No injury caveats, no fatigue excuse

Both teams entered without significant injuries reported, and both had 11 days of rest with no games in the previous seven days. That removed two of the usual Finals variables. This was not a game bent by availability or scheduling imbalance.

Instead, it came down to execution: Fenerbahce protected the ball, hit the cleaner perimeter shots and produced the one dominant defensive quarter of the night.

What it means for the series

Fenerbahce now leads the Euroleague Finals 2-0. The series is not at an elimination point, but the pressure has shifted heavily toward Zalgiris.

For Zalgiris, the third quarter offers a path forward. The team can generate offense and still has the playmaking base that made it dangerous entering the Final.

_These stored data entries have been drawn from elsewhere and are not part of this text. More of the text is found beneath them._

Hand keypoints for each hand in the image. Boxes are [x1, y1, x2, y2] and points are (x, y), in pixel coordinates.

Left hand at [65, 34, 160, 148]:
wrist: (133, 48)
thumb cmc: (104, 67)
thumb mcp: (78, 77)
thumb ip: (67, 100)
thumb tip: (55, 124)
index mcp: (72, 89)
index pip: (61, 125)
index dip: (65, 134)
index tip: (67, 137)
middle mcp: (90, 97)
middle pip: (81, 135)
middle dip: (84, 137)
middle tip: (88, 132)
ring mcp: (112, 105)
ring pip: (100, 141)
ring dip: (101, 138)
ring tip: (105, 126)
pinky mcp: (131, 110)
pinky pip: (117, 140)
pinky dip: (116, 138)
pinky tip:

But the Game 2 formula is unsustainable if the 3-point gap remains that wide and the turnover count stays tilted toward Fenerbahce.

For Fenerbahce, the takeaway is sharper: the pregame trends did not need to be perfect. In a Finals game at home, one overwhelming quarter and a cleaner possession profile were enough to take command.

Source: Official basketball data feed

Expert Analysis

"Fenerbahce closed the deal with an 89-78 win, creating enough separation to avoid a late-game scramble. The 11-point margin suggests control rather than a blowout, with Fenerbahce doing the key work in the decisive stretches to keep the result out of reach."